§ Given passage:
In the case of the Northern Railroad Co. v. Miller, 10 Barb. R. 260, the court says, referring to the principle decided in Dartmouth College v. Woodward, that " it is only applicable to charters where a right to repeal them has not been reserved in the original grant." " It was competent for the State, having the power to grant or to withhold the charter, to annex such condition to the grant, or to make such reservation, as it pleased. The directors, trustees, or other managing agents, by whatever names they are called, by accepting the charter became bound by the condition or reservation, and every individual who subscribes to the stock of the company thereby makes himself a party to the contract, subject to the conditions and reservations of the charter. In effect he stipulates, at the time he subscribes, that the Legislature may alter or repeal the law, and thus change the obligation of his subscription, or defeat it altogether. It cannot, therefore, be said that the amendatory act, which is complained of in this case, was an alteration of the defendant's contract without his assent." Again: " Whatever modification is thus effected in the obligation created by his subscription is made by his own agreement, entered into at the moment he became a party to the contract, and is as binding on him as if it had been accomplished by his own solicitation and procurement."

In the case of the Schenectady and Saratoga Plank Road Co. v. Thatcher, 1 Kern. R. 102, 114, Johnson J. says: " The persons who contract to take shares in a company, under such an act, contract subject to the same reservation of power. The courts are bound to read their agreement with the legislative condition. They agree to take and pay for the shares for which they subscribe, subject to the power of the Legislature to alter or repeal the charter of the company, and it does not lie in their mouth to complain that the power has been exercised." And again: " The corporate property is subject to that power by reason of the assent to its exercise."

In McLaren v. Pennington, 1 Paige R. 102, the Chancellor says: " It is not pretended that there is anything in the constitution of New Jersey or of the United States, which prohibits the reservation of such a power in a legislative grant. On the contrary, the insolvent laws of the States have been sustained, on the principle that a general law of the State where the contract was made, and which was in force at the making of such contract, is to be taken as a part of the contract."

§ Records:
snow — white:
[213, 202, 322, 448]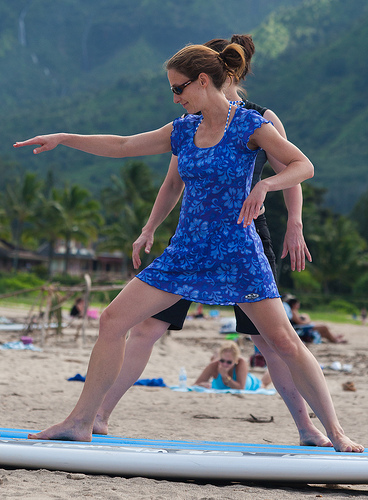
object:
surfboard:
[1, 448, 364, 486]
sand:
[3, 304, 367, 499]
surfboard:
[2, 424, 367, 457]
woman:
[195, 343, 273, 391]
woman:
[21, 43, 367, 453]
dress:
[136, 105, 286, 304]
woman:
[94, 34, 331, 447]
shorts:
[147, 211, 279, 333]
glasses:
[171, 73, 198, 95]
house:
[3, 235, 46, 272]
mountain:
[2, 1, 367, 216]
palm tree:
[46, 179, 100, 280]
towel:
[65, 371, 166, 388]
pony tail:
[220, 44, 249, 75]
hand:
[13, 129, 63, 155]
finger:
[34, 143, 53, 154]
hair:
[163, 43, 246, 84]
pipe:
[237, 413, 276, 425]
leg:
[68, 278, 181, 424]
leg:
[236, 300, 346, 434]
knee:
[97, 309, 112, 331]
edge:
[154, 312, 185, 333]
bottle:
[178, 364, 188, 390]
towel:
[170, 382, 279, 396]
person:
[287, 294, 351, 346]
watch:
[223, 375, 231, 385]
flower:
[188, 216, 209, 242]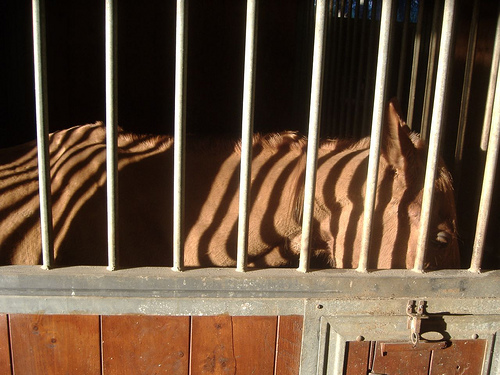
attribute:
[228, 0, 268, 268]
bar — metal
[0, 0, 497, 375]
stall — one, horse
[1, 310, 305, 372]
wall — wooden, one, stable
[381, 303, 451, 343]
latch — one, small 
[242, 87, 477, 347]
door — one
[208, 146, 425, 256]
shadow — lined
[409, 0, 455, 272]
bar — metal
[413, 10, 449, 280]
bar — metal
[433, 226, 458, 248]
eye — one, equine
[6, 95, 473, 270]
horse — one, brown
...
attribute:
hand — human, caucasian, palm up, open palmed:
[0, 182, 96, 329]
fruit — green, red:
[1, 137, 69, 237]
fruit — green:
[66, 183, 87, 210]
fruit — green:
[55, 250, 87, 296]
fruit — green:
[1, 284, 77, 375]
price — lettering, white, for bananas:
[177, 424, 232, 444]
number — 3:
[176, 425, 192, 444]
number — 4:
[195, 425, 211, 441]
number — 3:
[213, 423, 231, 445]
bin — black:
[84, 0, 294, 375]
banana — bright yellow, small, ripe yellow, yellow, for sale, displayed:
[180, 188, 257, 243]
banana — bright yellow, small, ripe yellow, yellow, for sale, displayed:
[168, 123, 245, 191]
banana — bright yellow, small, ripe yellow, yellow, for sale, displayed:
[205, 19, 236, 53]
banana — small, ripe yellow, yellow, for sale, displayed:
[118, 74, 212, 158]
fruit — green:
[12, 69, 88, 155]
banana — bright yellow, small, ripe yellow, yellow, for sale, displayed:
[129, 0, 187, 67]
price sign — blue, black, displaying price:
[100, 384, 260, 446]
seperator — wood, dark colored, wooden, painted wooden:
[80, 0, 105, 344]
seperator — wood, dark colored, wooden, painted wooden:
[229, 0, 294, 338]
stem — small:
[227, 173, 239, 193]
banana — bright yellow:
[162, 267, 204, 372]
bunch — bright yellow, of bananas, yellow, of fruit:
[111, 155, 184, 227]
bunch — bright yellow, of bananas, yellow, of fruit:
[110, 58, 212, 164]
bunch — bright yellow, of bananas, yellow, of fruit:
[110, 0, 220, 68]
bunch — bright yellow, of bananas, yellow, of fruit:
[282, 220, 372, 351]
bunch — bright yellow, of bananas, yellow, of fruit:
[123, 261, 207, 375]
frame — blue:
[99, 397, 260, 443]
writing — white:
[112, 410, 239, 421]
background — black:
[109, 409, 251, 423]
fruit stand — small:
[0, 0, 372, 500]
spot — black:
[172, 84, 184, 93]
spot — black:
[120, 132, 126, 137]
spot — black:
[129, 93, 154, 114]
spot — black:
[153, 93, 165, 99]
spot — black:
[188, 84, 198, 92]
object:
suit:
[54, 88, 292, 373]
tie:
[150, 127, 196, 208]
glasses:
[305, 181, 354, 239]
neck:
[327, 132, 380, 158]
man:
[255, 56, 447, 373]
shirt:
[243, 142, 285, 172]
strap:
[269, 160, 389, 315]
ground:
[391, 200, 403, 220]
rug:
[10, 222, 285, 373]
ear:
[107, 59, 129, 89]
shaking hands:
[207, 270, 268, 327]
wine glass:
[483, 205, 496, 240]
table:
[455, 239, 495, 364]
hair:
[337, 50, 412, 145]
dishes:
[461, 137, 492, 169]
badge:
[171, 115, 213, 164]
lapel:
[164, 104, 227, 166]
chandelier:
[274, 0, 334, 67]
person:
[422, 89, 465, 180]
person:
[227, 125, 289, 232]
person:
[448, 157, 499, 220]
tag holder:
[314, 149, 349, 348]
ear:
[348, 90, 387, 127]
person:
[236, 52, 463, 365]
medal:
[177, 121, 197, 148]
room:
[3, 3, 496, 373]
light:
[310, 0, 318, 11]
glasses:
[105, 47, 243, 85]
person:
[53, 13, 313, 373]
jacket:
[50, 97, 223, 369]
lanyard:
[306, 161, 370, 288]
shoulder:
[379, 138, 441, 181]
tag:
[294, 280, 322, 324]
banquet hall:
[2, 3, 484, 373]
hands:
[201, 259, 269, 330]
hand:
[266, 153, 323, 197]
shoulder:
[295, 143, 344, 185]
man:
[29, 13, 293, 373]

§ Tasks to carry out:
1. In the passage on corporate charters, which case does Johnson J. speak in?
2. Please extend the passage on corporate charters from the point where it ends.

§ Per-task outputs:
1. Schenectady and Saratoga Plank Road Co. v. Thatcher, 1 Kern. R. 102, 114.

2.
In the case of the City of Roxbury v. The Boston and Providence Railroad Corporation, 6 Cush. R. 424, C. J. Shaw, delivering the opinion of the court, says: " If this act adds anything, or makes more explicit the duty imposed by the act of incorporation, it affects the remedy only, and perhaps would be within the competency of the Legislature, without any reservation of the power of amendment; but if otherwise, it was fully warranted by the reservation by the statute of 1830, ch. 81."

In the case of the State, Jersey City, and Bergen R. R. Co. v. Mayor, & c., of Jersey City, 31 N. Jersey L. R. 579, the charter provides the annual taxation which the company shall be subject to pay, and provides " that no other tax or impost shall be levied or assessed," and the company in this case sets it up as a contract against the right of the Legislature to impose additional taxes. But the C. Justice, delivering the opinion of the court, says: " These statutory provisions form, in my opinion, a contract neither in letter nor in spirit. They are to be read in connection with that other provision in this charter, which reserves to the Legislature the right to alter, modify or repeal it."

The same principle was directly involved, and decided by this court, in the recent case of Anderson v. The Commonwealth, 18 Gratt. 295. In that case, the act incorporating the National Express and Transportation Company was passed December 12th, 1865, and was an amendment and reë nactment of the act passed in 1861. It omitted the clause in the original act which attached a personal liability to the stockholders. Under this charter, the stock was subscribed, the company was immediately organized, and it seems were doing business by the 1st of January, 1866. By the legal effect of the charter, the stockholders were not liable personally for the debts and liabilities of the company; which was doubtless an influential consideration with those who subscribed for stock.

Some six weeks after the stock was subscribed, and the company commenced business, to wit: on the 15th of February, 1866, the general assessment law was passed, which spreads over thirty odd pages, and contains ninety-seven sections; and in the 93d section there was inserted a clause, which makes the stockholders of said company personally liable, jointly and severally, for the taxes to be assessed upon the company, and for heavy penalties, should they be incurred by the company. There is nothing in the title to indicate that it contained any modification of the said charter.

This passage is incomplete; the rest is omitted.